Reputation: 2991
I am trying to use Unstrcutred.io
version of llama-index
as defined here
I have a pdf
file and a html
file in my data directory and when I execute, I get following error -
File "main.py", line 199, in lddataV2
SimpleDirectoryReader = download_loader("SimpleDirectoryReader")
^^^^^^^^^^^^^^^^^^^^^^^^^^^^^^^^^^^^^^^^
File "/.../venv/lib/python3.11/site-packages/llama_index/readers/download.py", line 211, in download_loader
spec.loader.exec_module(module) # type: ignore
^^^^^^^^^^^^^^^^^^^^^^^^^^^^^^^
File "<frozen importlib._bootstrap_external>", line 936, in exec_module
File "<frozen importlib._bootstrap_external>", line 1073, in get_code
File "<frozen importlib._bootstrap_external>", line 1130, in get_data
FileNotFoundError: [Errno 2] No such file or directory: '/.../venv/lib/python3.11/site-packages/llama_index/readers/llamahub_modules/file/base.py'
Here is my code:
SimpleDirectoryReader = download_loader("SimpleDirectoryReader")

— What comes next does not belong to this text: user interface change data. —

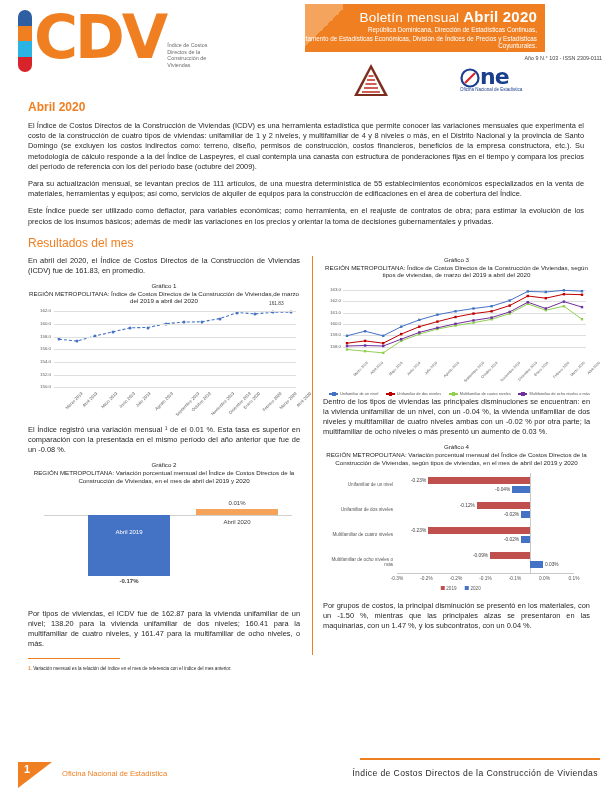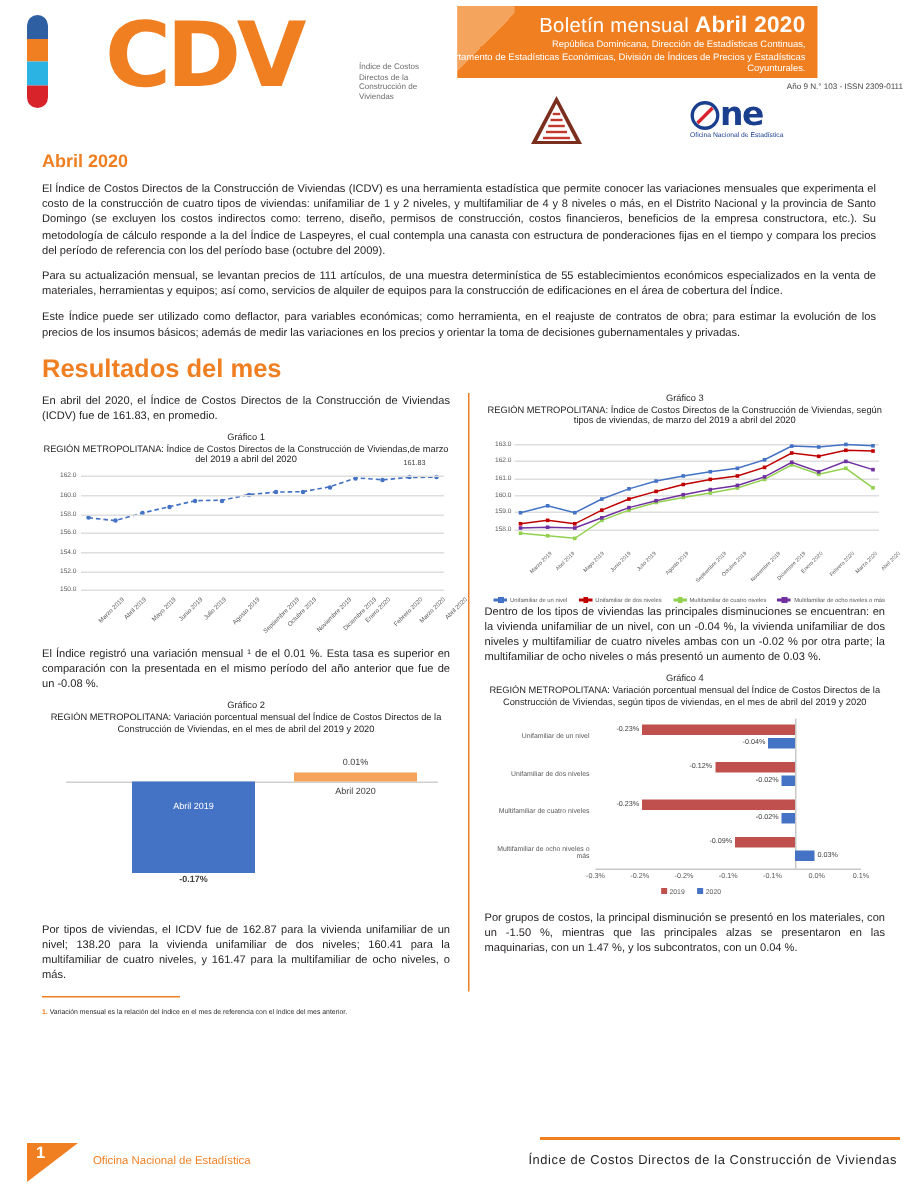"CDV" .logo-block { gap: 36px -> none }
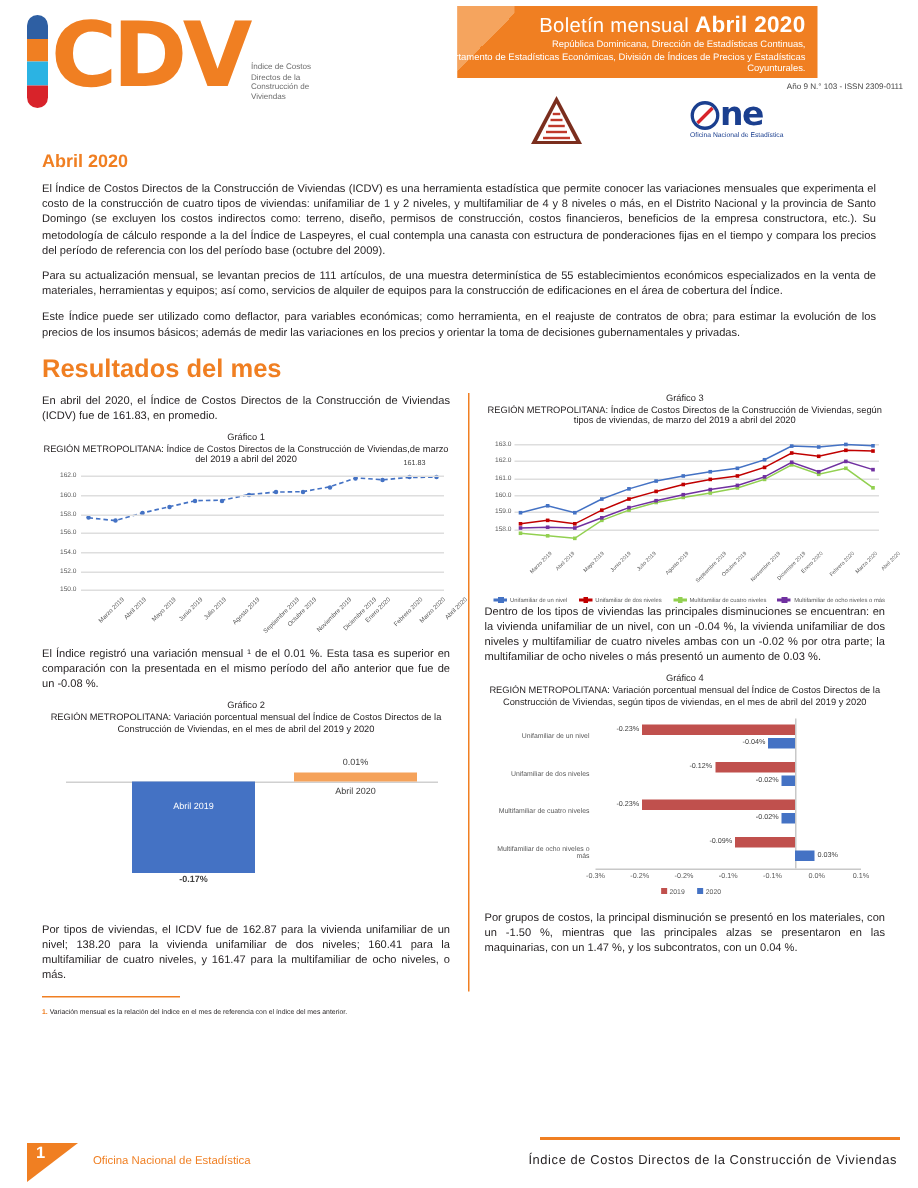"Resultados del mes" .results-title { font-size: 17px -> 12px; font-weight: bold -> normal }
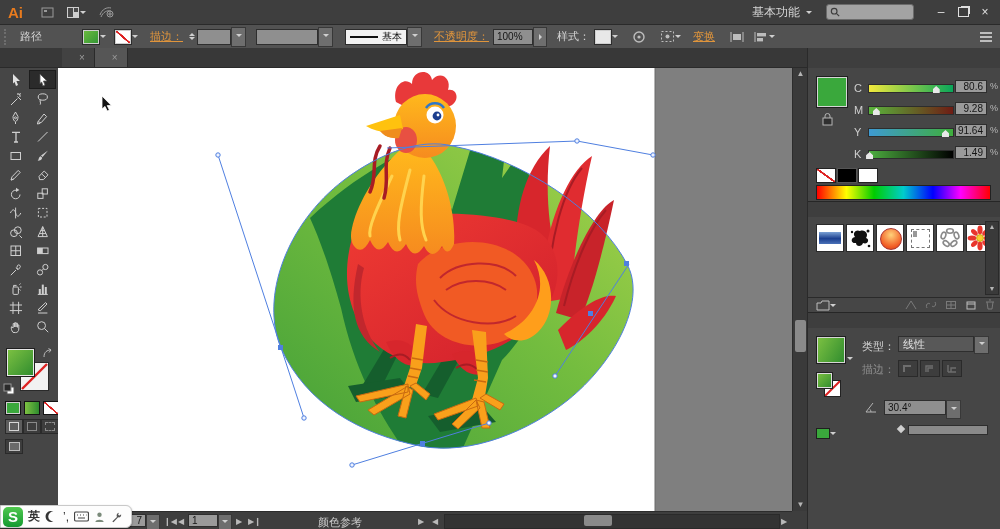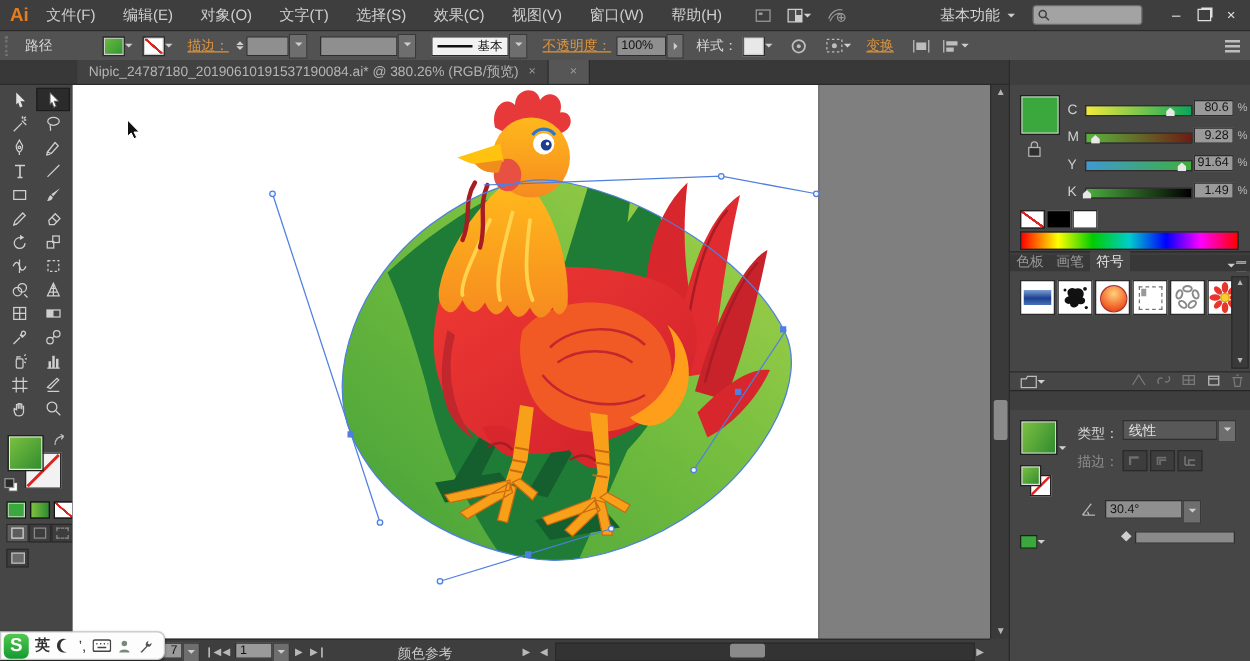"文件(F)" nav.row { html: <nav> <span>文件(F)</span> <span>编辑(E)</span> <span>对象(O)</span> <span>文字(T)</span> <span>选择(S)</span> <span>效果(C)</span> <span>视图(V)</span> <span>窗口(W)</span> <span>帮助(H)</span> </nav> -> none }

loader = SimpleDirectoryReader('output_html', file_extractor={
".pdf": "UnstructuredReader",
".html": "UnstructuredReader"
})
documents = loader.load_data()
My llama-index
version 0.6.2
and python 3.11
Upvotes: 1
Views: 3625
Reputation: 41
Try this way
from llama_index import download_loader, SimpleDirectoryReader
UnstructuredReader = download_loader('UnstructuredReader')
dir_reader = SimpleDirectoryReader('./example2', file_extractor={
".pdf": UnstructuredReader(),
".html": UnstructuredReader(),
})
documents = dir_reader.load_data()
print(documents)
Upvotes: 1